Some books contain awkward phrases too. And the question is: how relevant are they? Are these ‘common phrases’ really used in everyday life?
These questions have been bugging me for a long time, so I’ve decided to come up with a list of phrases most commonly used (in real life) in the most common situations – based on personal experience in Korea ^^
The following list contains phrases of what the Koreans will say. I find that it’s harder for us to catch what they are saying compared to getting our meaning across since the following are such set phrases that they usually say it really fast.
I won’t be putting up romanisations, but I hope you will be finding it useful all the same! ^^ I’ll be compiling another list of how you should reply next time to prevent information overload.
At the restaurant
- 몇분이세요? (how many people?)
- 잠시만 기다리세요 (please wait for a moment)
- 이쪽으로 안내 드리겠습니다 (please go this way – used when directing you to the seat)

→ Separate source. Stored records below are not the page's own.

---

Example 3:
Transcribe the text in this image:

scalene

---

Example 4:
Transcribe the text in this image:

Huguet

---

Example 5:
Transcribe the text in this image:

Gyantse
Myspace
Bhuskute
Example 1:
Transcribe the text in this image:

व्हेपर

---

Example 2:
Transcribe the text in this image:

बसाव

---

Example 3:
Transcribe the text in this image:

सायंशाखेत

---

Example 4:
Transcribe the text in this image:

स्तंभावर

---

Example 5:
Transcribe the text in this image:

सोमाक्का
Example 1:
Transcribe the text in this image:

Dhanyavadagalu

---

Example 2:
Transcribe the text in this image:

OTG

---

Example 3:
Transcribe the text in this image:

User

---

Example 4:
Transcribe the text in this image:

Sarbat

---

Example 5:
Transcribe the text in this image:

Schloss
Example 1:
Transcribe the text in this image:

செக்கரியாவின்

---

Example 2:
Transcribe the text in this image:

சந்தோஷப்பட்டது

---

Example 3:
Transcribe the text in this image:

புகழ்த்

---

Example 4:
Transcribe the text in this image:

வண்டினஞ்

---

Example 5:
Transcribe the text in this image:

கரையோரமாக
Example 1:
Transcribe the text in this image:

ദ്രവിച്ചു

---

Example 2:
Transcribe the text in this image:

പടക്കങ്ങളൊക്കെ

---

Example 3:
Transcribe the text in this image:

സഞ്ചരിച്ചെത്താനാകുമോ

- 예약했어요? (have you made a reservation?)
- 지금 자리 없는데요, XX분을 기다려야 하는데 괜찮으세요? (there are no seats right now, is it okay to wait for xx mins?)
- 성함이 어떻게 되세요? (may I have your name?)
- 자리가 나오시면 연락드리겠습니다 (we will contact you again when there are seats)

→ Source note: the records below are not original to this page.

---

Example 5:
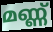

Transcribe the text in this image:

മണ്ണ്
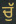
ਚੁੱ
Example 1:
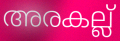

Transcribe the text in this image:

അരകല്ല്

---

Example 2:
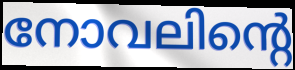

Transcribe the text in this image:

നോവലിന്റെ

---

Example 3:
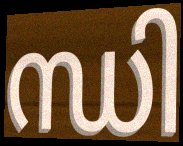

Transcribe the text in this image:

ന്ധി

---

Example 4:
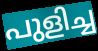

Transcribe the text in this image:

പുളിച്ച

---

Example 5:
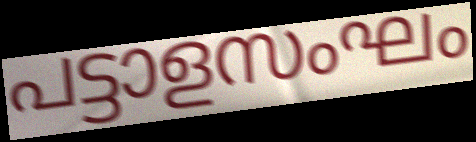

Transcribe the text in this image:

പട്ടാളസംഘം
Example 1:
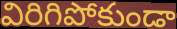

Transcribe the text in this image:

విరిగిపోకుండా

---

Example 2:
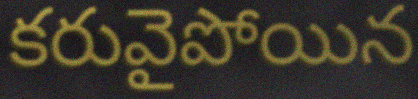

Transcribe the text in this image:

కరువైపోయిన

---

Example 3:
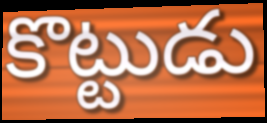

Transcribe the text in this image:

కొట్టుడు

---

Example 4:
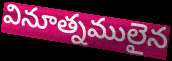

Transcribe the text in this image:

వినూత్నములైన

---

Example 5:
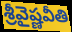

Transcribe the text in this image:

శ్రీవైష్ణవీతి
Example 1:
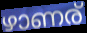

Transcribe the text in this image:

ഴാണര്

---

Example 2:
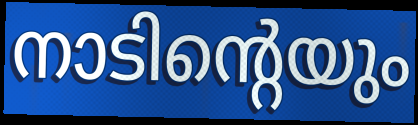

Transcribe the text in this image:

നാടിന്റെയും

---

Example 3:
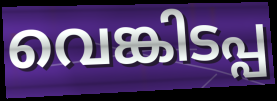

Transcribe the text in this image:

വെങ്കിടപ്പ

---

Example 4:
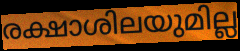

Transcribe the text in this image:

രക്ഷാശിലയുമില്ല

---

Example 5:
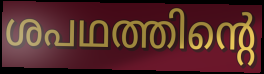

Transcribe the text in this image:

ശപഥത്തിന്റെ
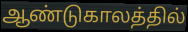
ஆண்டுகாலத்தில்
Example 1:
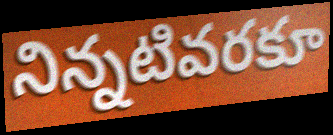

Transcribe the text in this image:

- 주문 도와 드리겠습니다. (may I take your order?)
- xxxx, 주문 맞으시죠? (xxx, is the order correct?)
At the casual food place
- 뭐 드릴까요? (can i take your order?)
- 결제 도와 드리겠습니다 (lit: I will assist you in payment – used when you are paying for something)

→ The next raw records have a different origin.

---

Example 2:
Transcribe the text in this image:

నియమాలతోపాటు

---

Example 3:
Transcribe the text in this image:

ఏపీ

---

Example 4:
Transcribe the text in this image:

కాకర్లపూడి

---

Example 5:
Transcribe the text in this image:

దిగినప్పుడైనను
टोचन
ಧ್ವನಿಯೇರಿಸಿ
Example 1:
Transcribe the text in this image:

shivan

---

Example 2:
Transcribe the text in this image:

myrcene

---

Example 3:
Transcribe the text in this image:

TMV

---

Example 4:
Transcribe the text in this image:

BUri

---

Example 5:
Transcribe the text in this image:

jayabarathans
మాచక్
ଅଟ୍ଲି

- 포인트 카드 있으세요? (do you have any point card?)
- 연수증 필요하세요? (do you need a receipt?)
- 현금 연수증 필요하세요? (do you need a cash receipt?)
- 서명 부탁드리겠습니다 (please sign)
- 봉투에 담아 드릴까요? / 봉투 필요하세요? (should I put these in a bag for you? / do you need a bag?)
현금 연수증 is a something that we do not have in Singapore. I’m still not sure of its purpose but be rest assured that foreigners have no need for it. I once said 예 and the cashier ask me for my social security number. 😐
Point card. Every Korean has at least a dozen point cards. Or so it seems. I’ve always been asked if I have xxx point card or yyy point card almost anywhere I go. The most common one seems to be the Happy point card or the CJ card.
The translations are not direct translations of the phrases. If you look at them carefully, you will find that some of them are statements functioning as questions when translated to English. We tend to expect a direct translation of our native language and that is why we often do not understand how the natives speak.
During my first week here in Korea, I get really nervous when the Koreans start to rattle off these set phrases at top speed. My Korean is not bad, but I was just unaccustomed to these phrases. Anyone has similar experiences?
All those phrases are not really found in the typical phrasebooks right? ^^ But trust me, they are used everywhere in Korea!
Let me know what you think about the list. And suggestions / feedback is always welcomed!